The $22,309,647 in aggregate original principal amount of our convertible notes issued at the closing of the merger, including accrued interest, are convertible into shares of our common stock at the holder’s election at any time after the closing of the merger at a price per share equal to $6.6418, subject to subsequent adjustments. In addition, following the one year anniversary of the closing of the merger, we have the right to force conversion if the price of our common stock closes above 150% of the then effective conversion price for 15 consecutive days. The conversion of all or a substantial portion of these convertible notes would cause a significant reduction in the relative percentage interests of our stockholders in our earnings, voting power, liquidation value and book and market value.

 

Multiple factors beyond our control may cause fluctuations in our operating results and may cause our business to suffer.

 

Our revenues and results of operations may fluctuate significantly, depending on a variety of factors, including the following:

 

  the pace of our commercial launch of FACTIVE tablets;

 

  the level of acceptance by physicians and third party payors of FACTIVE;

 

  the progress of our clinical trials for FACTIVE, Ramoplanin and our other product candidates;

 

  our success in concluding deals to acquire additional approved products and product candidates;

 

  the introduction of new products and services by our competitors;

 

  regulatory actions; and


  expenses related to, and the results of, litigation and other proceedings relating to intellectual property rights.

 

We will not be able to control many of these factors.

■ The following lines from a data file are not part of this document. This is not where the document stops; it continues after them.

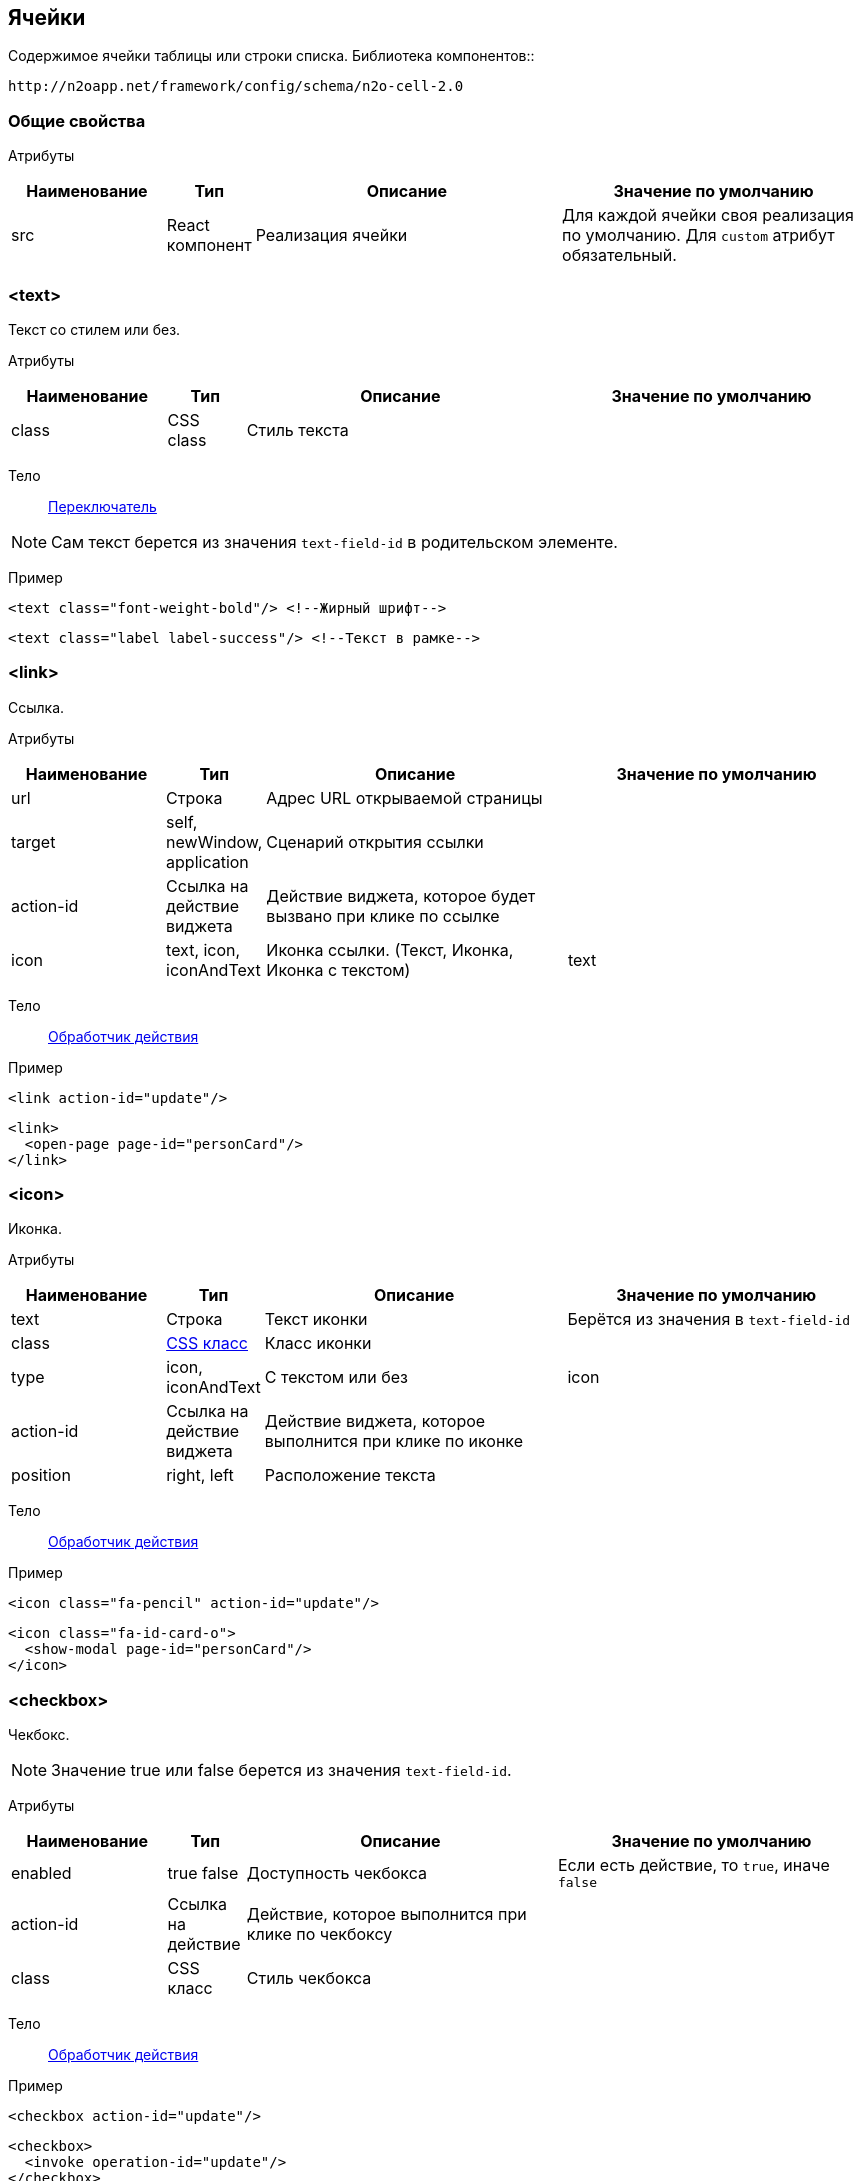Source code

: == Ячейки
Содержимое ячейки таблицы или строки списка.
Библиотека компонентов::
```
http://n2oapp.net/framework/config/schema/n2o-cell-2.0
```

=== Общие свойства

Атрибуты::
[cols="2,1,4,4"]
|===
|Наименование|Тип|Описание|Значение по умолчанию

|src
|React компонент
|Реализация ячейки
|Для каждой ячейки своя реализация по умолчанию.
Для `custom` атрибут обязательный.

|===

=== <text>
Текст со стилем или без.

Атрибуты::
[cols="2,1,4,4"]
|===
|Наименование|Тип|Описание|Значение по умолчанию

|class
|CSS class
|Стиль текста
|

|===

Тело::
link:#_Переключатель_switch[Переключатель]

[NOTE]
Сам текст берется из значения `text-field-id` в родительском элементе.

Пример::
[source,xml]
----
<text class="font-weight-bold"/> <!--Жирный шрифт-->
----
[source,xml]
----
<text class="label label-success"/> <!--Текст в рамке-->
----


=== <link>
Ссылка.

Атрибуты::
[cols="2,1,4,4"]
|===
|Наименование|Тип|Описание|Значение по умолчанию

|url
|Строка
|Адрес URL открываемой страницы
|

|target
|self, newWindow, application
|Сценарий открытия ссылки
|

|action-id
|Ссылка на действие виджета
|Действие виджета, которое будет вызвано при клике по ссылке
|

|icon
|text, icon, iconAndText
|Иконка ссылки. (Текст, Иконка, Иконка с текстом)
|text

|===

Тело::
link:#_Действия[Обработчик действия]

Пример::
[source,xml]
----
<link action-id="update"/>
----
[source,xml]
----
<link>
  <open-page page-id="personCard"/>
</link>
----

=== <icon>
Иконка.

Атрибуты::
[cols="2,1,4,4"]
|===
|Наименование|Тип|Описание|Значение по умолчанию

|text
|Строка
|Текст иконки
|Берётся из значения в `text-field-id`

|class
|http://fontawesome.io/icons/[CSS класс]
|Класс иконки
|

|type
|icon, iconAndText
|С текстом или без
|icon

|action-id
|Ссылка на действие виджета
|Действие виджета, которое выполнится при клике по иконке
|

|position
|right, left
|Расположение текста
|

|===

Тело::
link:#_Действия[Обработчик действия]

Пример::
[source,xml]
----
<icon class="fa-pencil" action-id="update"/>
----
[source,xml]
----
<icon class="fa-id-card-o">
  <show-modal page-id="personCard"/>
</icon>
----

=== <checkbox>

Чекбокс.
[NOTE]
Значение true или false берется из значения `text-field-id`.

Атрибуты::
[cols="2,1,4,4"]
|===
|Наименование|Тип|Описание|Значение по умолчанию

|enabled
|true false
|Доступность чекбокса
|Если есть действие, то `true`, иначе `false`

|action-id
|Ссылка на действие
|Действие, которое выполнится при клике по чекбоксу
|

|class
|CSS класс
|Стиль чекбокса
|

|===

Тело::
link:#_Действия[Обработчик действия]

Пример::
[source,xml]
----
<checkbox action-id="update"/>
----

[source,xml]
----
<checkbox>
  <invoke operation-id="update"/>
</checkbox>
----

=== <progress>
Индикатор прогресса.

Атрибуты::
[cols="2,1,4,4"]
|===
|Наименование|Тип|Описание|Значение по умолчанию

|value
|Число
|Значение прогресса (число от 0 до 100)
|Берется из значения `text-field-id` в родительском элементе

|class
|https://getbootstrap.com/docs/4.0/components/progress/#backgrounds[CSS class]
|Стиль индикатора
|

|active
|true false
|С анимацией загрузки?
|false

|size
|large, normal, small
|Размер индикатора прогресса
|normal

|striped
|true false
|С полосками?
|false

|color
|Строка
|Цвет индикатора
|

|===

Пример::
[source,xml]
----
<progress
  value="50"
  class="bg-success"
  size="small"/>
----

=== <image>
Картинка.

Атрибуты::
[cols="2,1,4,4"]
|===
|Наименование|Тип|Описание|Значение по умолчанию

|url
|URL
|URL изображения
|Берется из значения `text-field-id` в родительском элементе

|class
|https://getbootstrap.com/docs/4.0/content/images/[CSS class]
|Стиль обрамления
|

|width
|Число
|Ширина изображения (px)
|

|action-id
|Ссылка на действие виджета
|Действие виджета, которое выполнится при клике по иконке
|

|shape
|circle, rounded, polaroid
|Форма картинки
|

|===

Тело::
link:#_Действия[Обработчик действия]

Пример::
[source,xml]
----
<image
  url="images/user.png"
  width="32"
  class="img-thumbnail">
  <open-page page-id="profile"/>
</image>
----

=== <edit>
Редактирование значения.

Атрибуты::
[cols="2,1,4,4"]
|===
|Наименование|Тип|Описание|Значение по умолчанию

|action-id
|Ссылка на действие виджета
|Действие виджета, которое выполнится при завершении редактирования
|

|type
|inline, popup
|Расположение
|inline

|===

Тело::
link:#_Поля_ввода[Поле ввода]

Пример::
[source,xml]
----
<edit action-id="update" type="popup">
  <date-time id="birthday"/>
</edit>
----

=== <toolbar>
Ячейка с кнопками.

Пример::
[source,xml]
----
<toolbar>
  <button>...</button>
  <button>...</button>
  <button>...</button>
</toolbar>
----

==== <button>
Кнопка ячейки.

Атрибуты::
[cols="2,1,4,4"]
|===
|Наименование|Тип|Описание|Значение по умолчанию

|label
|Строка
|Подпись кнопки
|Вычисляется из action-id

|icon
|http://fontawesome.io/icons/[CSS класс]
|Иконка кнопки
|Вычисляется из action-id

|action-id
|Ссылка на действие виджета
|Действие виджета, которое выполнится при нажатии на кнопку
|

|class
|https://getbootstrap.com/docs/4.0/components/buttons/#examples[CSS класс]
|Стиль кнопки
|

|===

Тело::
link:#_Действия[Обработчик действия]

Пример::
[source,xml]
----
<toolbar>
  <button action-id="update"/>
  <button action-id="delete"/>
</toolbar>
----
[source,xml]
----
<toolbar>
  <button label="Изменить" icon="fa-pencil">
    <open-page page-id="personCard" action-id="update"/>
  </button>
  <button label="Удалить" icon="fa-trash">
    <invoke operation-id="delete"/>
  </button>
</toolbar>
----

=== <badge>
Ячейка с текстом.

Атрибуты::
[cols="2,1,4,4"]
|===
|Наименование|Тип|Описание|Значение по умолчанию

|position
|right, left
|Расположение
|

|text
|Строка
|Текст
|

|color
|CSS класс
|Цвет
|

|===

Тело::
link:#_Переключатель_switch[Переключатель цвета]

Пример::
[source,xml]
----
<badge text="{status}" position="right">
  <switch>
       <case value="1">success</case>
       <case value="2">danger</case>
       <default>info</default>
  </switch>
</badge>
----

=== <list>
Ячейка со списком.

Атрибуты::
[cols="2,1,4,4"]
|===
|Наименование|Тип|Описание|Значение по умолчанию


|size
|Число
|Kоличество элементов для группировки
|

|color
|CSS класс
|Цвет
|

|label-field-id
|Вложенное поле столбца
|Отображаемое поле в объекте, если столбец - массив объектов. Если отсутствует, то столбец является массивом строк.
|

|===

Тело::
link:#_Переключатель_switch[Переключатель цвета]

Пример::
[source,xml]
----
<list color="secondary" size="3"/>
----

=== <cell>
Настраиваемая ячейка.

Пример::
[source,xml]
----
<cell src="MyCell"
  ext:prop1="value1"
  ext:prop2="value2">
</cell>
----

In addition, if our revenues in a particular period do not meet expectations, we may not be able to adjust our expenditures in that period, which could cause our business to suffer. We believe that period-to-period comparisons of our financial results will not necessarily be meaningful. You should not rely on these comparisons as an indication of our future performance. If our operating results in any future period fall below the expectations of securities analysts and investors, our stock price may fall, possibly by a significant amount.

 

Certain of our financial statements have been audited by Arthur Andersen LLP, and the ability to recover damages from Arthur Andersen may be limited.

 

Prior to June 24, 2002, Arthur Andersen LLP served as our independent public accountants. Our inability to obtain the consent of Arthur Andersen to include its report on certain financial statements audited by Arthur Andersen may limit your recovery against Arthur Andersen. SEC rules require us to include or incorporate by reference certain historical financial statements for the years ended December 31, 2001 and 2000 that were audited by Arthur Andersen. As a result of the well-publicized events concerning Arthur Andersen, we have not been able to obtain the consent of Arthur Andersen to the inclusion of its audit report in financial statements audited by them and will not be able to obtain Arthur Andersen’s consent in the future. The absence of this consent may limit any recovery to which you might be entitled against Arthur Andersen. It is also likely that these events concerning Arthur Andersen would materially adversely affect its ability to satisfy any claims we might have arising from its provision of auditing and other services to us.